7. I now enjoy a fresh machine without console spam about ls.boxd and mach-looup. I have a rebuild directory and I can swear it is snappier. I should say that Spotlight is building a new index right now but I will get back and post if problems occur again.
Solved for me! And I really didn't feel like digging out the two Kingston modules I installed 2 years ago.
The PRAM/NVRAM reset alone do not seem to make much of a difference here
As I do not own DiskWarrior, I cannot repeat your entire procedure. My best guess is that the data on the disk may be responsible for the file system check stalling during a safe boot, rather than the system settings active at boot time.
Some more experiments may be needed here. Has anybody tried to reset the SMC yet? Also, since most of the machines which had trouble performing a safe boot appear to be portable models, it may be worth trying to disable local TimeMachine backups (the desktop models usually don't have this feature enabled). It could be that the file system check stalls during the local TimeMachine backup data verification.
Right, I should perhaps have said that the step of resetting PRAM and NVRAM did not allow be to safe boot either.

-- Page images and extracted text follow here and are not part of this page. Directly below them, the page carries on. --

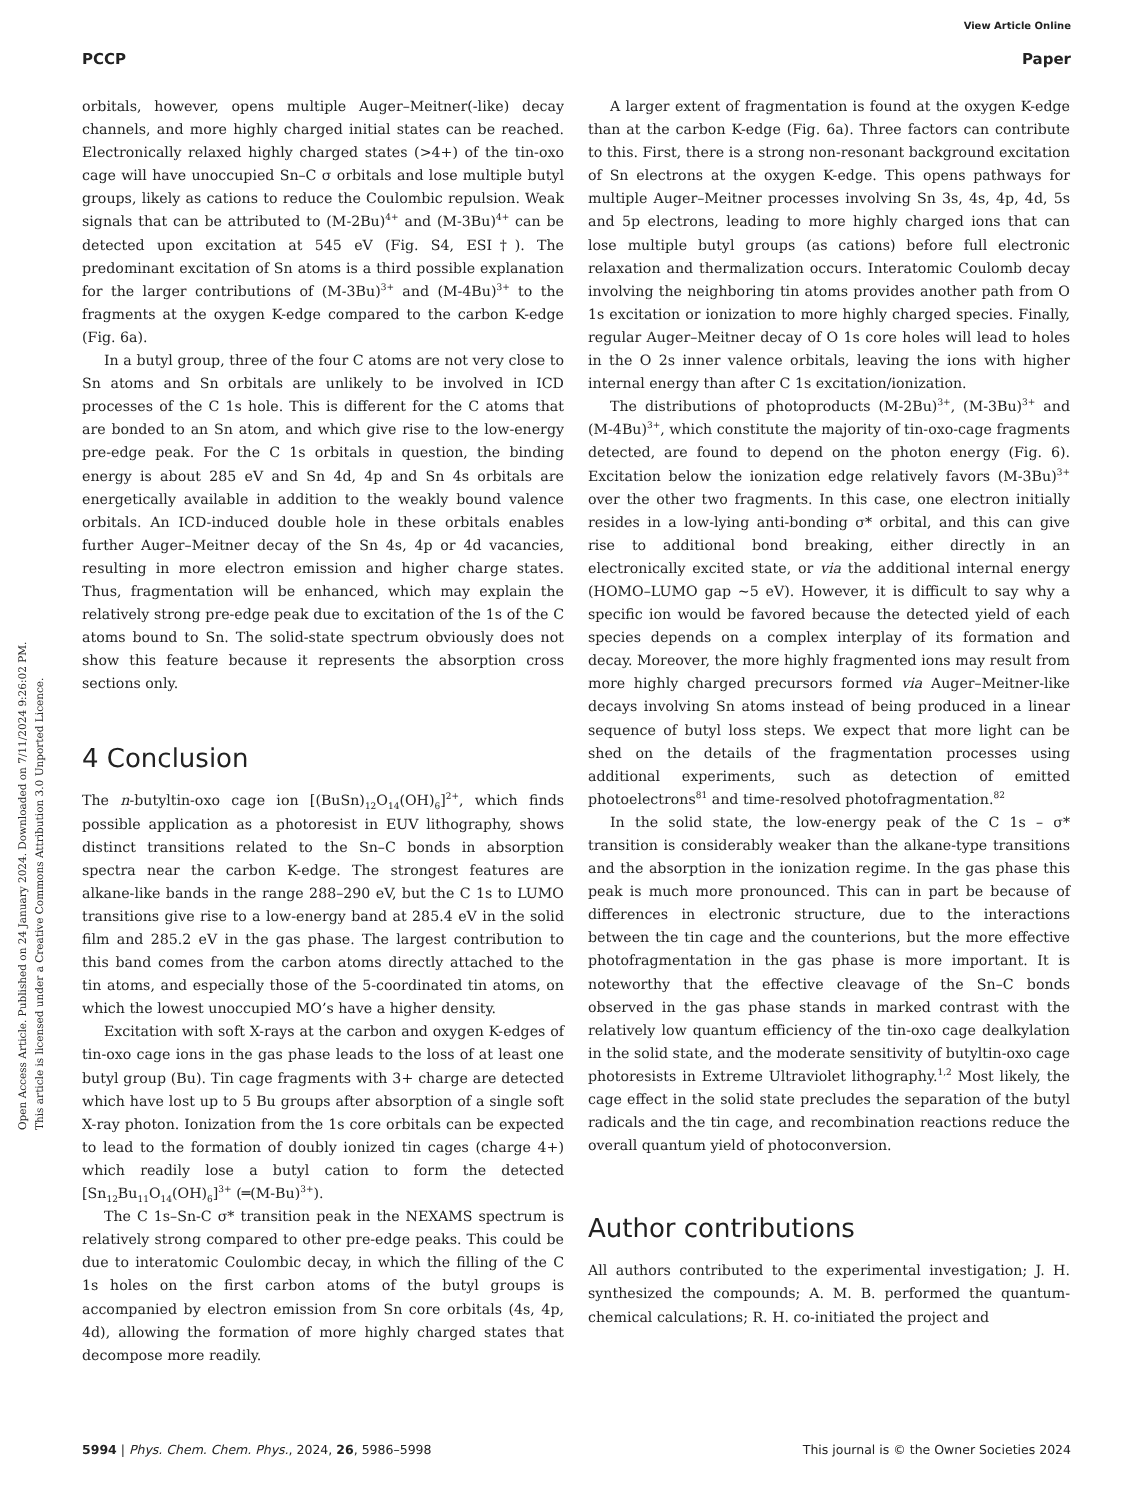View Article Online
PCCP Paper
Open Access Article. Published on 24 January 2024. Downloaded on 7/11/2024 9:26:02 PM.
This article is licensed under a Creative Commons Attribution 3.0 Unported Licence.
orbitals, however, opens multiple Auger–Meitner(-like) decay channels, and more highly charged initial states can be reached. Electronically relaxed highly charged states (>4+) of the tin-oxo cage will have unoccupied Sn–C σ orbitals and lose multiple butyl groups, likely as cations to reduce the Coulombic repulsion. Weak signals that can be attributed to (M-2Bu)<sup>4+</sup> and (M-3Bu)<sup>4+</sup> can be detected upon excitation at 545 eV (Fig. S4, ESI†). The predominant excitation of Sn atoms is a third possible explanation for the larger contributions of (M-3Bu)<sup>3+</sup> and (M-4Bu)<sup>3+</sup> to the fragments at the oxygen K-edge compared to the carbon K-edge (Fig. 6a).
In a butyl group, three of the four C atoms are not very close to Sn atoms and Sn orbitals are unlikely to be involved in ICD processes of the C 1s hole. This is different for the C atoms that are bonded to an Sn atom, and which give rise to the low-energy pre-edge peak. For the C 1s orbitals in question, the binding energy is about 285 eV and Sn 4d, 4p and Sn 4s orbitals are energetically available in addition to the weakly bound valence orbitals. An ICD-induced double hole in these orbitals enables further Auger–Meitner decay of the Sn 4s, 4p or 4d vacancies, resulting in more electron emission and higher charge states. Thus, fragmentation will be enhanced, which may explain the relatively strong pre-edge peak due to excitation of the 1s of the C atoms bound to Sn. The solid-state spectrum obviously does not show this feature because it represents the absorption cross sections only.
4 Conclusion
The n-butyltin-oxo cage ion [(BuSn)<sub>12</sub>O<sub>14</sub>(OH)<sub>6</sub>]<sup>2+</sup>, which finds possible application as a photoresist in EUV lithography, shows distinct transitions related to the Sn–C bonds in absorption spectra near the carbon K-edge. The strongest features are alkane-like bands in the range 288–290 eV, but the C 1s to LUMO transitions give rise to a low-energy band at 285.4 eV in the solid film and 285.2 eV in the gas phase. The largest contribution to this band comes from the carbon atoms directly attached to the tin atoms, and especially those of the 5-coordinated tin atoms, on which the lowest unoccupied MO’s have a higher density.
Excitation with soft X-rays at the carbon and oxygen K-edges of tin-oxo cage ions in the gas phase leads to the loss of at least one butyl group (Bu). Tin cage fragments with 3+ charge are detected which have lost up to 5 Bu groups after absorption of a single soft X-ray photon. Ionization from the 1s core orbitals can be expected to lead to the formation of doubly ionized tin cages (charge 4+) which readily lose a butyl cation to form the detected [Sn<sub>12</sub>Bu<sub>11</sub>O<sub>14</sub>(OH)<sub>6</sub>]<sup>3+</sup> (═(M-Bu)<sup>3+</sup>).
The C 1s–Sn-C σ* transition peak in the NEXAMS spectrum is relatively strong compared to other pre-edge peaks. This could be due to interatomic Coulombic decay, in which the filling of the C 1s holes on the first carbon atoms of the butyl groups is accompanied by electron emission from Sn core orbitals (4s, 4p, 4d), allowing the formation of more highly charged states that decompose more readily.
A larger extent of fragmentation is found at the oxygen K-edge than at the carbon K-edge (Fig. 6a). Three factors can contribute to this. First, there is a strong non-resonant background excitation of Sn electrons at the oxygen K-edge. This opens pathways for multiple Auger–Meitner processes involving Sn 3s, 4s, 4p, 4d, 5s and 5p electrons, leading to more highly charged ions that can lose multiple butyl groups (as cations) before full electronic relaxation and thermalization occurs. Interatomic Coulomb decay involving the neighboring tin atoms provides another path from O 1s excitation or ionization to more highly charged species. Finally, regular Auger–Meitner decay of O 1s core holes will lead to holes in the O 2s inner valence orbitals, leaving the ions with higher internal energy than after C 1s excitation/ionization.
The distributions of photoproducts (M-2Bu)<sup>3+</sup>, (M-3Bu)<sup>3+</sup> and (M-4Bu)<sup>3+</sup>, which constitute the majority of tin-oxo-cage fragments detected, are found to depend on the photon energy (Fig. 6). Excitation below the ionization edge relatively favors (M-3Bu)<sup>3+</sup> over the other two fragments. In this case, one electron initially resides in a low-lying anti-bonding σ* orbital, and this can give rise to additional bond breaking, either directly in an electronically excited state, or via the additional internal energy (HOMO–LUMO gap ∼5 eV). However, it is difficult to say why a specific ion would be favored because the detected yield of each species depends on a complex interplay of its formation and decay. Moreover, the more highly fragmented ions may result from more highly charged precursors formed via Auger–Meitner-like decays involving Sn atoms instead of being produced in a linear sequence of butyl loss steps. We expect that more light can be shed on the details of the fragmentation processes using additional experiments, such as detection of emitted photoelectrons<sup>81</sup> and time-resolved photofragmentation.<sup>82</sup>
In the solid state, the low-energy peak of the C 1s – σ* transition is considerably weaker than the alkane-type transitions and the absorption in the ionization regime. In the gas phase this peak is much more pronounced. This can in part be because of differences in electronic structure, due to the interactions between the tin cage and the counterions, but the more effective photofragmentation in the gas phase is more important. It is noteworthy that the effective cleavage of the Sn–C bonds observed in the gas phase stands in marked contrast with the relatively low quantum efficiency of the tin-oxo cage dealkylation in the solid state, and the moderate sensitivity of butyltin-oxo cage photoresists in Extreme Ultraviolet lithography.<sup>1,2</sup> Most likely, the cage effect in the solid state precludes the separation of the butyl radicals and the tin cage, and recombination reactions reduce the overall quantum yield of photoconversion.
Author contributions
All authors contributed to the experimental investigation; J. H. synthesized the compounds; A. M. B. performed the quantum-chemical calculations; R. H. co-initiated the project and
5994 | Phys. Chem. Chem. Phys., 2024, 26, 5986–5998 This journal is © the Owner Societies 2024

But I also wanted to write exactly the steps I took combined in order to make it work (perhaps DW without resetting the rams wouldn't work?).
I think this is just one of those corruptions where a software tool like DiskWarrior shows its mettle. DriveGenious or TTP might work as well.
But beware that Timemachine will see your rebuild system as a completely new set of files so it will prompt you to create a new backup from scratch. Hence, you'll lose Timemachine's historical backups. But it's worth it.
Thanks for sharing Peter.
I'd like to say though that I don't have DiskWarrior, and regardless of its utility, I'm not about to shell out for yet another product I don't want just so I can effect an uncertain and suboptimal repair of another product that doesn't perform as advertised while I try to address yet another unacknowledged serious fault in the same product that I paid a small fortune for.
Frustrated does not even begin to describe my feeling toward the apparent contempt Apple has for customers like us. I was once a Mac evangelist. I have to say it is becoming difficult. At least with Linux I understood that I was on my own with problems - and I had the tools with which to fix them myself.
Until Apple drastically improves their attitude toward accessibility to, and transparency of bug tracking I will not recommend MacOS or iOS to another person. And I am an iOS/MacOS developer.
A simple - "We think the issue might be somewhere in XXXX and you could help us diagnose by doing YYYY." would make all the difference.
On several other issues we (Apple and I) are working out the kinks exactly as you describe.
I will agree with you that it seems the product is faulty.People make excuses for Mac OS X all the time now, just like they have always done on Windows. And just like Windows the solution now grinds down to "reboot the system and see if that fixes it" or worse "reinstall". This means that the system is so flakey with so many side effects that the problems cannot be reasonably diagnosed.
It wasn't always like this. Up to Mac OS X 10.8 Vista, the worst product Apple ever produced was Mac OS X 10.0.
Whomever runs Apples Q&A needs to tender their resignation now.